Bungie's DESTINY: Transforming a Genre Once More
My only screenshot from the Destiny Alpha, as I was having too much fun playing it
CREDIT: Bungie / Lucas Siegel
It’s clear that Bungie knows they have something special with Destiny. Aside from a major presence at last week’s E3 2014 in Los Angeles, the developer gave the opportunity to play the game for free months before release to not just press, but fans, too, in a Public Alpha period.
There are moments in video games, when you are playing them for the first time, that you can easily recognize, “okay, this is new,” or “this is (for lack of a better term) a true game changer.” At E3 this year, we saw several of those moments, signifying the true dawning of a new generation of console gaming. Whether it was the cinematic-quality graphics of Batman: Arkham Knight and The Order: 1886, the literal thousands of individually reacting NPCs in Assassin’s Creed: Unity, or the all-new enemy management of Shadow of Mordor, it was easy to be excited about those new, game changing moments.
Destiny legitimately has an easy three, four, or five of those moments in the first hour that you play the game.
When I fired up Destiny for the first time in the Alpha, I chose the Warlock class and jumped into a story mission. As I was playing, I noted that the gameplay felt very much like Halo, the franchise that put Bungie on the map (unless, like me, you were a Mac gamer in the 90s playing the Marathon series that evolved into Halo, of course). It was a fairly straight-forward shooter, until a few minutes in I found myself being rushed by multiple villains. It seemed they had caught on to my run, cover, shoot tactics, and several ran straight past me to attack from behind. Now I was confronted by four enemies in front of me at once, not sure how I was going to get out of the situation, when I remembered, oh yeah, I have powers. Instead of a traditional melee, I had what can best be described as a Force Push – that also drains those it affects. Three of the enemies were pushed backwards, while the one I had been shooting disintegrated. I yelled out in joy – this was new.
Continuing to play with the character I now affectionately call a “Jedi Spartan,” I gained his “nova bomb” or, again as I liked calling it, a “force bomb.” I’d seen the advanced ability used in trailers, but the first time I threw it, conveniently at a powered-up mini-boss character, I couldn’t help but jump out of my seat. The name of the game now became finding ways to use my drain/push as often as possible, and just dropping nova bombs every time I could, the moment I could.

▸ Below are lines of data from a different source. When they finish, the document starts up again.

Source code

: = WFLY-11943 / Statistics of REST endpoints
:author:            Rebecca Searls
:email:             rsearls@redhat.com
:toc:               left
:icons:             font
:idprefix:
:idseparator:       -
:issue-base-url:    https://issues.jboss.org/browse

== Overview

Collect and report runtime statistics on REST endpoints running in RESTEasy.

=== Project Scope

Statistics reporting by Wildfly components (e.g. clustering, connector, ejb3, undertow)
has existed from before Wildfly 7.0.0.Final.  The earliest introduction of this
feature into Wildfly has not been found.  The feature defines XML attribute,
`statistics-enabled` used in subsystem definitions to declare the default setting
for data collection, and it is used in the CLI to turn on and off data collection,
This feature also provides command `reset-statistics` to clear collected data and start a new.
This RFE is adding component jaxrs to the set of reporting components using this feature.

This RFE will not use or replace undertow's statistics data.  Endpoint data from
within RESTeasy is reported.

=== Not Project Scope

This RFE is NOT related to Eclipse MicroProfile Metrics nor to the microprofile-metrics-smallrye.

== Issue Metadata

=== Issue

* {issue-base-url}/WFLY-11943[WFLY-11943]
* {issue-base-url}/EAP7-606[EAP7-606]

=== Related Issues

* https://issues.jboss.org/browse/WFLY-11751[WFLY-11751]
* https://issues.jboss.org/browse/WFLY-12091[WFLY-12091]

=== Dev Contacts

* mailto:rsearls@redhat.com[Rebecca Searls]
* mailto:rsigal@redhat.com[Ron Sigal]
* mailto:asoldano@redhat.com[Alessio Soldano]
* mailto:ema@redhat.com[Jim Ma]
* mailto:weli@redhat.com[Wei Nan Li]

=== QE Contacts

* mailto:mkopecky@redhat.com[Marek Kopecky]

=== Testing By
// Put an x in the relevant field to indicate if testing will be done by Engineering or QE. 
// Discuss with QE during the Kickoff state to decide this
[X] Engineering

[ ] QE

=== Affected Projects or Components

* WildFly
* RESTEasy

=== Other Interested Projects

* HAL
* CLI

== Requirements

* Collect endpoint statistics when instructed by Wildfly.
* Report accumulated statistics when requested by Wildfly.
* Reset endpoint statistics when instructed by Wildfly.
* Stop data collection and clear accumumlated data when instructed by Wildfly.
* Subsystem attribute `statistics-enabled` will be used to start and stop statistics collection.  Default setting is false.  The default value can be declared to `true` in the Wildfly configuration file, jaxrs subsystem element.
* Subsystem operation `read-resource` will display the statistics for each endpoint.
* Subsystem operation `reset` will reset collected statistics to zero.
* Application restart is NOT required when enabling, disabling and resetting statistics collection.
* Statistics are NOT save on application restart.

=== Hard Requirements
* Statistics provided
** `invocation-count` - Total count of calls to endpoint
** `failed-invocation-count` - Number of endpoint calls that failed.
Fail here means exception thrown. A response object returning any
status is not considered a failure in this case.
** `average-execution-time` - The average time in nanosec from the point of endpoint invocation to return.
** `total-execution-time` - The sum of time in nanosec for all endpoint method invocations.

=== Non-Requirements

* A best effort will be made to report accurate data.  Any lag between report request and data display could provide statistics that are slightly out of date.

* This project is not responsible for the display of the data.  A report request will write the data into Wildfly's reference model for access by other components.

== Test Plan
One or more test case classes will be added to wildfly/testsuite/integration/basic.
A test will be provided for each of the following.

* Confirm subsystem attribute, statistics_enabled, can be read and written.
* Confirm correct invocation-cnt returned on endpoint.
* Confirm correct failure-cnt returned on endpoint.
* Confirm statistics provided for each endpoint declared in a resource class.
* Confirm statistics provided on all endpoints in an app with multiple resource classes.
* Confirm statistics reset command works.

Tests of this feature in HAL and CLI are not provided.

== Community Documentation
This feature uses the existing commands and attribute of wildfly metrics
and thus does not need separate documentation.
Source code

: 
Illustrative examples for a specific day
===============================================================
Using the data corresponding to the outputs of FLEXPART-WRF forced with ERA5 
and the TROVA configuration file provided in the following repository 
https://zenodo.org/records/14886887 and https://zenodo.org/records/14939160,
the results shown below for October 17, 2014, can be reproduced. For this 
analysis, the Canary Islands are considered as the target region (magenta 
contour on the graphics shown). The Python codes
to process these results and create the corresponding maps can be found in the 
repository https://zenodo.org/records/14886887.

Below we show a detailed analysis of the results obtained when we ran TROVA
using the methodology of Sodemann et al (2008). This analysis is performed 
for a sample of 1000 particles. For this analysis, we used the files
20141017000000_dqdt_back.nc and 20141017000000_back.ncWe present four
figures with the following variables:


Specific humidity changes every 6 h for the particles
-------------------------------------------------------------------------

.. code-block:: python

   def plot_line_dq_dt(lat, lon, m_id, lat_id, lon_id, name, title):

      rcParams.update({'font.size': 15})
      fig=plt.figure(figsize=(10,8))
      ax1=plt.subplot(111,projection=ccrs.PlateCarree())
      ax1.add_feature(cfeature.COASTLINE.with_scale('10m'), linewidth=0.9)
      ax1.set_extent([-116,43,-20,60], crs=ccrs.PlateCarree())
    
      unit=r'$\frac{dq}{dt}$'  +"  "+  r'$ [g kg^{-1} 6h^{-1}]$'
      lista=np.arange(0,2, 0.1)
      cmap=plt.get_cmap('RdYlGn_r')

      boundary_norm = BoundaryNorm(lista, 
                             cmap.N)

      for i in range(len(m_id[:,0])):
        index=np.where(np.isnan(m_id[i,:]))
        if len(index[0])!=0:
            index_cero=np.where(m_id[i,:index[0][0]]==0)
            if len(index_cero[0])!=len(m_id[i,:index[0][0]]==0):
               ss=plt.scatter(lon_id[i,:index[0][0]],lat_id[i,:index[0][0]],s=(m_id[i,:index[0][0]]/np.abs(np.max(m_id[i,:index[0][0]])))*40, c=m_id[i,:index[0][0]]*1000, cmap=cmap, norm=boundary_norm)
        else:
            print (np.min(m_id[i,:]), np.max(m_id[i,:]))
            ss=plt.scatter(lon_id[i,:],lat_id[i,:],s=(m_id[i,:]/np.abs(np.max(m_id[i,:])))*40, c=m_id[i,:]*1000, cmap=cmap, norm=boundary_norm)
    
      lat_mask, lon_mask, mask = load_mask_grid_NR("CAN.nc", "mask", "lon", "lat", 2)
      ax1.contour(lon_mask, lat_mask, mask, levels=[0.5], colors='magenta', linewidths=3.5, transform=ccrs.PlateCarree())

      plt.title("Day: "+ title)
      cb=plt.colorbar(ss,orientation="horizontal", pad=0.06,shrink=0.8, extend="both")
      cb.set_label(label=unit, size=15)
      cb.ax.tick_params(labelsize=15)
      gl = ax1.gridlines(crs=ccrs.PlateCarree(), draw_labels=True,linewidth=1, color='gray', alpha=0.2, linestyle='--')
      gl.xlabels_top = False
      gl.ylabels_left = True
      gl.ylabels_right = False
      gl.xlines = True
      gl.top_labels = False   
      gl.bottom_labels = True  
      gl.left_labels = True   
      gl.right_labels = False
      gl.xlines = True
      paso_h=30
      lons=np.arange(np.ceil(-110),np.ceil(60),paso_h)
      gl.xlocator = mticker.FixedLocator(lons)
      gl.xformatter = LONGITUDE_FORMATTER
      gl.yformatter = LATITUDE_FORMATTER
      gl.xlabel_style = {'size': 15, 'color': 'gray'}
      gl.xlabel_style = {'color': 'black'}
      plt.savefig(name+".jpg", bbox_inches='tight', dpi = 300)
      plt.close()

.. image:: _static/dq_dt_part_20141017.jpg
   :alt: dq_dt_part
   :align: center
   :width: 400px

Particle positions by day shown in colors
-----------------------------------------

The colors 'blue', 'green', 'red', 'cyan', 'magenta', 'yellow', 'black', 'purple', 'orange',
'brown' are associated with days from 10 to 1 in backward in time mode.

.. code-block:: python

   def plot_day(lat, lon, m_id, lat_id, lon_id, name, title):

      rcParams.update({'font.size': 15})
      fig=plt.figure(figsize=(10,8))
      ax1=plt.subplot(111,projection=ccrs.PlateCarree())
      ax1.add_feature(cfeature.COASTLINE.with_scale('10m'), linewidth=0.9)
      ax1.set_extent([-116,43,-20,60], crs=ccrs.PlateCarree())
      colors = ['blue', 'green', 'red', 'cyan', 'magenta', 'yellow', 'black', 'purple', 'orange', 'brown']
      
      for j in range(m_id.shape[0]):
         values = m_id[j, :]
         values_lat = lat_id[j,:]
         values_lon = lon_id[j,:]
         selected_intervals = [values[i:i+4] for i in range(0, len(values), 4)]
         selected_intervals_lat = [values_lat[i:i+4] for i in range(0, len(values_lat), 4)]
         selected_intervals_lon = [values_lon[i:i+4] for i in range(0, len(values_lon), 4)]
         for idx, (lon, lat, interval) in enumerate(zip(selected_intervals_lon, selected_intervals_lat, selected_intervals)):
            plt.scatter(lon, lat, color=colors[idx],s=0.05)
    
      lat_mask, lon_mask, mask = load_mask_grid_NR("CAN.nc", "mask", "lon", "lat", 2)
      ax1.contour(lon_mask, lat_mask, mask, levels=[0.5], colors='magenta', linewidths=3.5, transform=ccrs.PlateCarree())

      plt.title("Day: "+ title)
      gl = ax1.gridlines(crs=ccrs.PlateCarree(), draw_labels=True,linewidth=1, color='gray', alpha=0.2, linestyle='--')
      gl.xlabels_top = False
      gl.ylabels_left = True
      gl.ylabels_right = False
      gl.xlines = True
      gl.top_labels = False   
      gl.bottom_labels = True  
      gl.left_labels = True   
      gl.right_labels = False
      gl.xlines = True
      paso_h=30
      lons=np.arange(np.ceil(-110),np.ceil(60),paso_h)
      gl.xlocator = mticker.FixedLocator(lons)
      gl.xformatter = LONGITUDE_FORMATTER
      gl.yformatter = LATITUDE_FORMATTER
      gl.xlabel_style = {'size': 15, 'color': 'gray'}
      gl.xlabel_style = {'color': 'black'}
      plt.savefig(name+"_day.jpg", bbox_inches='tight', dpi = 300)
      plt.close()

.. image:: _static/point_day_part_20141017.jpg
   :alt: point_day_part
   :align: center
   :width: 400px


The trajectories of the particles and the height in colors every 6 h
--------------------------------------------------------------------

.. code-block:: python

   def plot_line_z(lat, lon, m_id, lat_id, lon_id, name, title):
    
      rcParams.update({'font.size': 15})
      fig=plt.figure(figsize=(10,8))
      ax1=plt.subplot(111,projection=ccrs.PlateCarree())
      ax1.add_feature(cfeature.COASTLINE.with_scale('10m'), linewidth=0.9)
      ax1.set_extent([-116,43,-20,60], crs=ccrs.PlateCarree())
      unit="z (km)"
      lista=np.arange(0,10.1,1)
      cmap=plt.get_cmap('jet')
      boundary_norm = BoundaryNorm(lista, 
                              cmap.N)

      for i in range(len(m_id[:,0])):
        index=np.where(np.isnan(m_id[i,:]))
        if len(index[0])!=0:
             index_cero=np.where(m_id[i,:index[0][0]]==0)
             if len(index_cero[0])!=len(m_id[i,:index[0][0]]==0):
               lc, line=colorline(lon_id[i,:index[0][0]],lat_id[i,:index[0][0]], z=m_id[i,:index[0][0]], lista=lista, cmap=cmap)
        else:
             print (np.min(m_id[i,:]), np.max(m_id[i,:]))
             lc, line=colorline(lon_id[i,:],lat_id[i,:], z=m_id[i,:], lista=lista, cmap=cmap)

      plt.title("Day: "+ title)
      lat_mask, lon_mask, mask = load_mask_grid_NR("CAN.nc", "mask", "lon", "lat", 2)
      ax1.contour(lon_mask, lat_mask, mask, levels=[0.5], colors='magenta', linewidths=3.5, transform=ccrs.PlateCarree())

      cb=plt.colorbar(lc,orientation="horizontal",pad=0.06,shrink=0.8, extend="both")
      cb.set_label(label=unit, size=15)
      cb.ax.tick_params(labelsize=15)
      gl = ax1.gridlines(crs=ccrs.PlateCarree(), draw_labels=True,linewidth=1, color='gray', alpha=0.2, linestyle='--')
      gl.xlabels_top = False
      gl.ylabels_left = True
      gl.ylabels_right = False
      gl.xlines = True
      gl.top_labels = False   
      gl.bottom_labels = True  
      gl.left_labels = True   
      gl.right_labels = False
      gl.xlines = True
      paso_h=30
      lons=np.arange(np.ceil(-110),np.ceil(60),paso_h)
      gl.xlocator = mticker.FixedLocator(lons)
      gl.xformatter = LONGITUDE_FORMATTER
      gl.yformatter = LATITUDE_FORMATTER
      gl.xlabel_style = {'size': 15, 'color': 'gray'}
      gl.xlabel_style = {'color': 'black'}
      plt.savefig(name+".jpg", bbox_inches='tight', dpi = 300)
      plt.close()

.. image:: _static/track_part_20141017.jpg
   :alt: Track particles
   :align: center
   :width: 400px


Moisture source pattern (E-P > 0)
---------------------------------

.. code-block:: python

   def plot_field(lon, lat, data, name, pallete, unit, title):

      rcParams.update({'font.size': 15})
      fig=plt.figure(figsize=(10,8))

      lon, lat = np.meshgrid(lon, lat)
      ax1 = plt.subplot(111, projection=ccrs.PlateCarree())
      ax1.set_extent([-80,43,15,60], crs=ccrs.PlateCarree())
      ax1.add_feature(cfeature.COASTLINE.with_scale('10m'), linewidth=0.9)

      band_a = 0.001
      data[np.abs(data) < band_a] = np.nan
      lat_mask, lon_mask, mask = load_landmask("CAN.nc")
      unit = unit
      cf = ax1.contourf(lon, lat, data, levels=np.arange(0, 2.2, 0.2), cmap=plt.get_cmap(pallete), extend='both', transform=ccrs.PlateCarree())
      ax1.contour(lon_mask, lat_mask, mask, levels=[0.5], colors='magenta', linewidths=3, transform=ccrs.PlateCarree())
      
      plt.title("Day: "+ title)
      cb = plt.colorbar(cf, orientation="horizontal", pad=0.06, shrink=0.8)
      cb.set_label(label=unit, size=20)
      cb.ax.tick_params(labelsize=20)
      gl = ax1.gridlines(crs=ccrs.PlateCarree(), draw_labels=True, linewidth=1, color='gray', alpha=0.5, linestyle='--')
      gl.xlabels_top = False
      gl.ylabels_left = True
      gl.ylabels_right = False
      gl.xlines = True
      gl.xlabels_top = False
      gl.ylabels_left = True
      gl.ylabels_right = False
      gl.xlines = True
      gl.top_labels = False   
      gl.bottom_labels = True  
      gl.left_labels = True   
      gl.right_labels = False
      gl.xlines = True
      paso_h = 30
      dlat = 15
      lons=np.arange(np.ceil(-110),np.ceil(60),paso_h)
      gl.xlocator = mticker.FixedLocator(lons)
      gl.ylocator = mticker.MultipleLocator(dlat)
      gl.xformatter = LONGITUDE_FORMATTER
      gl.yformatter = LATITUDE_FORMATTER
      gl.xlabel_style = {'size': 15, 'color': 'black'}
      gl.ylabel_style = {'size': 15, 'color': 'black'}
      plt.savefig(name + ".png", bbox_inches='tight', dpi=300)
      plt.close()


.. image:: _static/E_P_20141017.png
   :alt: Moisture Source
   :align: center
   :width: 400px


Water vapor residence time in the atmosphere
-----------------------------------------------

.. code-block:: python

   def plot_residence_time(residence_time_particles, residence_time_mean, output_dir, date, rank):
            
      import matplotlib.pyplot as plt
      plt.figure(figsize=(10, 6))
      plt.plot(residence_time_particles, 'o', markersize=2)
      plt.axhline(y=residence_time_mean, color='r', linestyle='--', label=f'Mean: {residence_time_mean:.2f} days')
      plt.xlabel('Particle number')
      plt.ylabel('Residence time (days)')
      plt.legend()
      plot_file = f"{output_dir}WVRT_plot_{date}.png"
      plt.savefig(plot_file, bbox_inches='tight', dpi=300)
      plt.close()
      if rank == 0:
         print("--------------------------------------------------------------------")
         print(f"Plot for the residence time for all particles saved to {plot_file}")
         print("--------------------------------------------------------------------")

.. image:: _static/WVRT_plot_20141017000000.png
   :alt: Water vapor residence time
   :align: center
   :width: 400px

After a great time playing the story mission, I decided to explore in the open world area available in the Alpha. I called up my speeder, and zoomed to a wide open area with crashed vessels and plenty of enemies. Here, there were missions dropped around the expansive area, that were simple walk-up and start. But the real fun here was joining in with a couple of friends. Choosing to join a friend’s game, my character automatically warped to them. Soon after we had started running around, doing some of these smaller missions, we were notified of a public event and decided to jump in. Now, it was the Alpha, so there weren’t a ton of other people able to jump in, but we did see a few more join us for a massive boss battle, dropped right into the middle of our game. After the battle (um, we lost – but it was still fun!), things picked up right where they left off, we finished our mission, and moved on.
Now, some of the things I’ve described have shown up in other games – especially in games of other genres. None, however, have been attempted in a console-based FPS. Just as Halo pushed that genre to the forefront, just as Halo 2 made online multiplayer something that would quickly be a necessity for shooters, Destiny looks to add no less than three major changes to that same world – and again, that’s based off just the first hour of play in the Alpha, and it only got better as I continued.
If Destiny wasn’t already on my radar as a highly anticipated game, then the Alpha would have easily put it on the list. Now, I can’t wait just to play more, but I am anxious to explore more, to discover more, and that’s something rare that not enough game companies are trying to inspire. I am now anticipating the Destiny Beta more than I’m looking forward to playing some entire other games, so Bungie, keep pushing, because you’re doing something right.
The Destiny Alpha was played on a PlayStation 4, using a code provided by Bungie PR for press impression/review purposes. The Beta testing period begins July 17, 2014, and is available on PlayStation platforms first.